Methodism came into Latin America not only from the United States, but by way of British Methodism as well, as some came or were taken to Latin America from the British West Indies. In addition, in some places, such as in Cuba, there were exiles who left Latin America and became Methodists while abroad, some even were trained as Methodist pastors, and then returned to their home country taking Methodism with them.


Today, the nature of Methodism in Latin American countries varies according to which Methodist missionaries began the church in that country, along with each country’s unique Protestant history over the past 130 years. Methodism also varies from country to country depending upon the manner in which it was accepted and practiced among indigenous people. In Peru, for example, the Methodist Church was brought to Peru around 1888 by missionary Francisco Penzotti of the American Bible Society; and today in the Lima area the Iglesia Metodista del Peru remains very much shaped and influenced by the North American and European church. It was only around the 1970’s that Methodists within Peru, along with missionaries from the United States, began evangelizing the indigenous highland population, such as the Quechua and Aymara people.


Methodism also differs in Latin American countries depending on the particular Methodism in the United States that sent missionaries. The General Board of Global Ministries of the United Methodist Church in the United States, formerly known as the Missions Board, has sent many missionaries to Latin America since the early 1900’s. In the past twenty years there has developed a competing mission agency run by United Methodists in the United States but not officially recognized by the United Methodist Church, called the Mission Society. There are many instances within Latin American Methodism where the General Board of Global Ministries and the Mission Society have found themselves in competition and in disagreement, sometimes leading to splits within Latin America Methodism. In some countries, therefore, there are two competing branches of the Methodist Church, and even two separate seminaries, such as in Costa Rica.

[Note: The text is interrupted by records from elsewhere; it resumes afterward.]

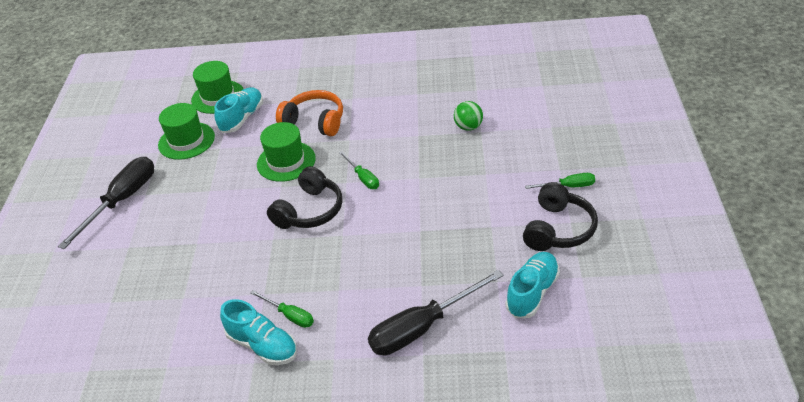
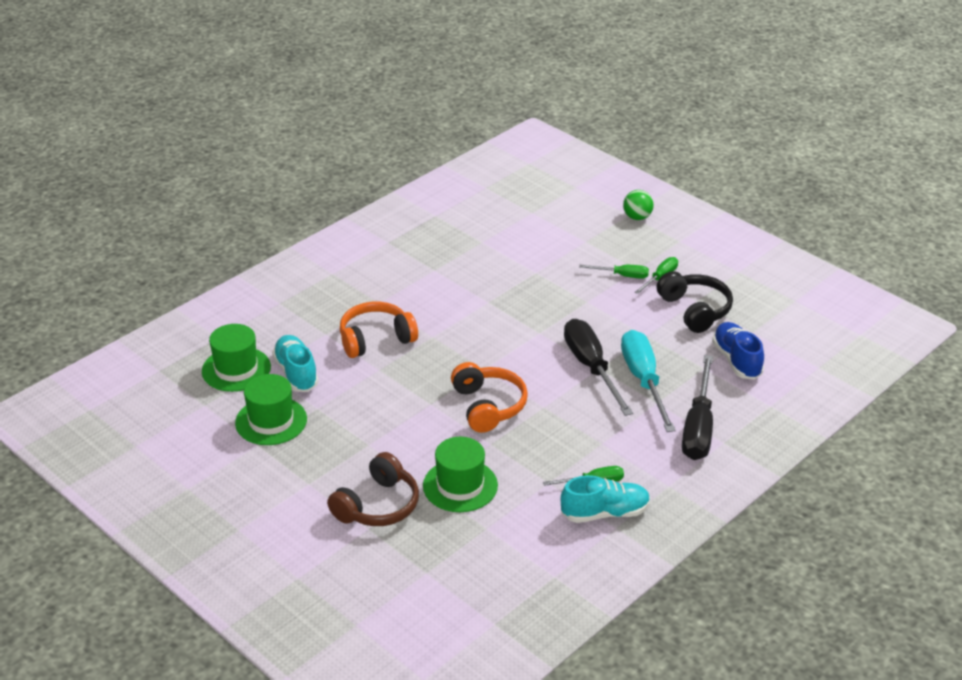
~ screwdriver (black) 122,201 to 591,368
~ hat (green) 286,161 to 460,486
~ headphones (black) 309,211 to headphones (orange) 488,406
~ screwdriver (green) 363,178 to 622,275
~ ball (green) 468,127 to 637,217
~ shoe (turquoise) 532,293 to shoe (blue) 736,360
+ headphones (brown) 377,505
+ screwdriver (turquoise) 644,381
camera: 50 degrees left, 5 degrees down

The Methodism that one finds in Guatemala, in Central America, did not grow out of the United Methodist Church. Rather, it was brought to Guatemala by missionaries of the Primitive Methodist Church in the United States around the early 1920’s. Methodism in Guatemala is only present in the western part of the country, predominantly among the Mayan people of the highlands. The Primitive Evangelical Methodist Church in Guatemala split in 1982 forming another Primitive Evangelical Methodist Church in that country, but one which uses the word “National” within its name. The National Evangelical Primitive Methodist Church of Guatemala is supported by the General Board of Global Ministries of the UMC, while the Primitive Evangelical Methodist Church has maintained ties with the Primitive Methodist Church of Pennsylvania, in the United States, from whence came the first missionaries.

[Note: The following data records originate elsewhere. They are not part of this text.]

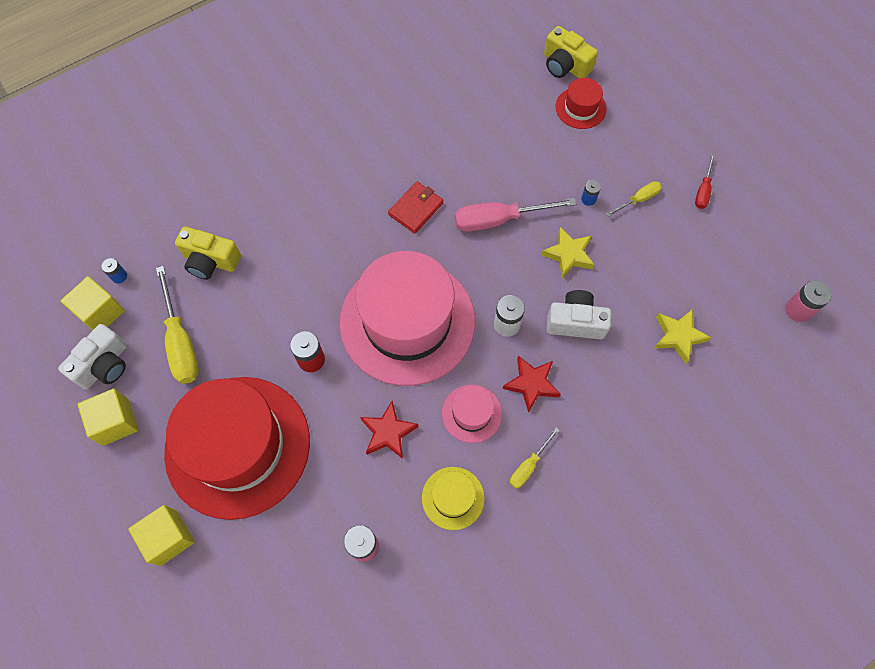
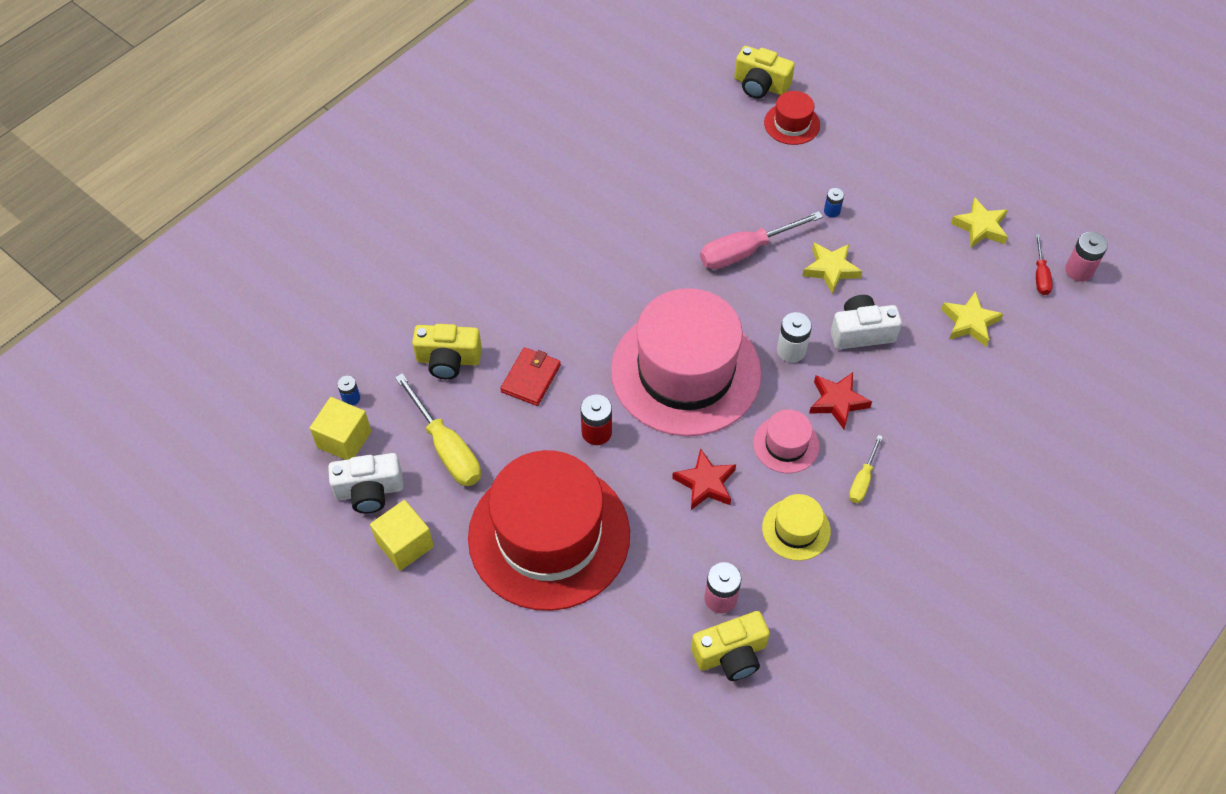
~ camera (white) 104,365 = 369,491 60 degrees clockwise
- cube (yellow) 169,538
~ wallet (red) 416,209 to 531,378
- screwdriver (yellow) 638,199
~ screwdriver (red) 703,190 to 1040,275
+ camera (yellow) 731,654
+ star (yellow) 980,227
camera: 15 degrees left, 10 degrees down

Every country of Latin America has its own unique history with regard to the entrance and formation of Methodism within that country. Many of the Methodist Churches throughout Latin America have recorded their own unique history. If your church has not done so, you are encouraged to record and preserve your history.


One thing that Methodists around the world can certainly agree on is that John and Charles Wesley would certainly not be very pleased by the many separations in this movement of renewal that they began more than 250 years ago. We can be sure that as they sit among the saints of the Church Triumphant that they are encouraging us to be constantly vigilant and courageous in the ever-continuing renewal of the Church through the work of the Holy Spirit.